À la dernière de Six dans la cité l'an dernier, sachant que cette émission vouée à la culture (à laquelle j'ai eu le plaisir de participer) ne reviendrait plus, j'ai eu une idée. C'était une idée purement opportuniste qui tablait sur l'ascension fulgurante de la cuisine dans les médias et plus particulièrement à la télévision, ascension qui, à mon grand déplaisir, se fait au détriment de la culture.

Pourquoi on ne ferait pas Six dans la cuisine? ai-je lancé plus ou moins à la blague, ce soir-là à mes camarades. Tout le monde a bien ri. On m'a même mise au défi de rédiger un projet en bonne et due forme, chose dont je me suis acquittée avec diligence. J'ai conçu une espèce d'avatar où, entre deux recettes et un plat mitonné par un artiste, on discuterait culture. Une fille s'essaie...

Le projet est finalement tombé à l'eau, comme mille autres projets conçus aux quatre coins de la ville. Pas grave, me suis-je dit. C'est la vie.

À l'époque, j'avais déjà constaté que la culture n'avait plus tellement la cote dans les médias et que les amoureux de culture étaient une espèce en voie d'extinction. Mais cette semaine, en prenant connaissance du bilan annuel de la firme Influence Communication, mon constat s'est mué en statistiques.

Selon Jean-François Dumas, président de cette firme qui mesure l'espace occupé par divers sujets dans les médias, la cuisine devait en principe supplanter la culture dans deux ans. En réalité, c'est chose faite. En l'espace de 12 petits mois, la cuisine est passée de service à divertissement, dévorant le peu d'espace médiatique dévolu à la culture.

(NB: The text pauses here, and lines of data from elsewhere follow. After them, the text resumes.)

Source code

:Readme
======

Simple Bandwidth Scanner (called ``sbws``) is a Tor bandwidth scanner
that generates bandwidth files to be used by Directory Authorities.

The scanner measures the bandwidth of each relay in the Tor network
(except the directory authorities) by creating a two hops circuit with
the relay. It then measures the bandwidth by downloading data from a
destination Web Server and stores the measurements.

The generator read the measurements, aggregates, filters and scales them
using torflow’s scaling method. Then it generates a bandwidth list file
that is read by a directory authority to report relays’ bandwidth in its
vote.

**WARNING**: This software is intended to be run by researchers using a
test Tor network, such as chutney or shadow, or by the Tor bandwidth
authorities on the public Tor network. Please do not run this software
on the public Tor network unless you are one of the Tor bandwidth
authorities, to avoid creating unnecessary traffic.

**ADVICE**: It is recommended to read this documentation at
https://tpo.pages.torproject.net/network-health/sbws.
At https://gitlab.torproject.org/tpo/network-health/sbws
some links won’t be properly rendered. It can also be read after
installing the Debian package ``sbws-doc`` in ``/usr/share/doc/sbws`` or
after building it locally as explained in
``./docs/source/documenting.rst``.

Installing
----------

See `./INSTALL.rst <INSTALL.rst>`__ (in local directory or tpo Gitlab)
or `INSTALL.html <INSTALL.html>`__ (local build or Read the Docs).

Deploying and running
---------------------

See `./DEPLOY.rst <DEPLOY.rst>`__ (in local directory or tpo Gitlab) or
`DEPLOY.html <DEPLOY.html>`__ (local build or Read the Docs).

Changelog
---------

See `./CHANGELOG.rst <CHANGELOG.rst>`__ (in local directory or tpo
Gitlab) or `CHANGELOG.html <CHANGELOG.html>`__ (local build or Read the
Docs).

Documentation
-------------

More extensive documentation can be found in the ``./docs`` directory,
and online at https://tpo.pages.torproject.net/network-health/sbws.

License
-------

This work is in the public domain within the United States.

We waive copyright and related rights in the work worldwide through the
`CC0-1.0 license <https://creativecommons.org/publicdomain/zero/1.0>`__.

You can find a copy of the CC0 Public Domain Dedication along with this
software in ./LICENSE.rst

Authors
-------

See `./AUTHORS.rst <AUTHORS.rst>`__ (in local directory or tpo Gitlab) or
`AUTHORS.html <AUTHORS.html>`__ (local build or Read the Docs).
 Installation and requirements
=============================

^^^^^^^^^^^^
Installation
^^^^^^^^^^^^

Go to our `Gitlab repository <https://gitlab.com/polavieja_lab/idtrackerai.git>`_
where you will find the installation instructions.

J'aimerais bien crier au scandale, mais je suis pour ainsi dire tiraillée entre deux feux. Car toute passionnée de culture que je sois, j'ai un penchant de plus en plus prononcé pour la cuisine, comme au demeurant... le reste de l'humanité. J'aime voir les chefs bitcher les apprentis cuistots dans l'émission Les chefs. J'aime regarder les invités de Geneviève Brouillette à l'émission Recettes de chefs sur TV5, se mettre les pieds dans le plat et s'arracher les cheveux à vouloir reproduire un impossible pavé de saumon fumé maison et une panna cotta de chou-fleur signés Laurent Godbout. J'ai déjà été totalement accro aux aspirants cordons bleus d'Un souper presque parfait et certains vendredis soir, je suis même prête à me farcir le ton mortifère des Touilleurs rien que pour le plaisir de me perdre dans la beauté étincelante de leurs instruments de cuisine et le raffinement de leurs recettes.

Bref, je n'ai rien contre la cuisine. Bien au contraire. J'adore cuisiner tout comme j'adore manger. Je me demande seulement pourquoi l'intérêt pour la cuisine doit nécessairement se faire au détriment de la culture. Le public est-il à ce point monomane qu'il ne peut pas s'intéresser à deux choses en même temps? Ne voit-il pas qu'il y a une sorte de complémentarité naturelle entre ces deux formes de nourriture? Et qu'un corps bien nourri a le devoir de ne pas affamer son esprit?

Un élément du bilan annuel d'Influence Communication apporte un début d'explication à la situation. C'est un élément assez déprimant merci, qui anéantit le concept même de nourriture. On pourrait croire qu'à force de regarder les émissions de cuisine, les gens cuisinent davantage et sont soucieux de mieux nourrir leur corps. Pas du tout. Non seulement ils ne cuisinent pas, mais la plupart du temps, ils se nourrissent de surgelés. L'expérience culinaire pour eux est un spectacle, pas une réalité dans leur vie de tous les jours.

Sachant cela, une conclusion s'impose: ceux pour qui la nourriture n'a aucune vraie valeur peuvent difficilement développer un appétit pour la culture, cette nourriture de l'âme et de l'esprit. Ceci, malheureusement, explique cela.

J'ignore si la tendance est irréversible ou si ce n'est qu'une mode qui passera comme toutes les modes. Ce que je souhaite à ce stade-ci, c'est qu'à force de se gaver d'émissions de cuisine, les gens se lassent, ou de la cuisine ou de leur propre passivité. Je souhaite par-dessus tout que les gens comprennent que l'appétit vient en mangeant, mais qu'à l'occasion, l'appétit vient aussi en se cultivant.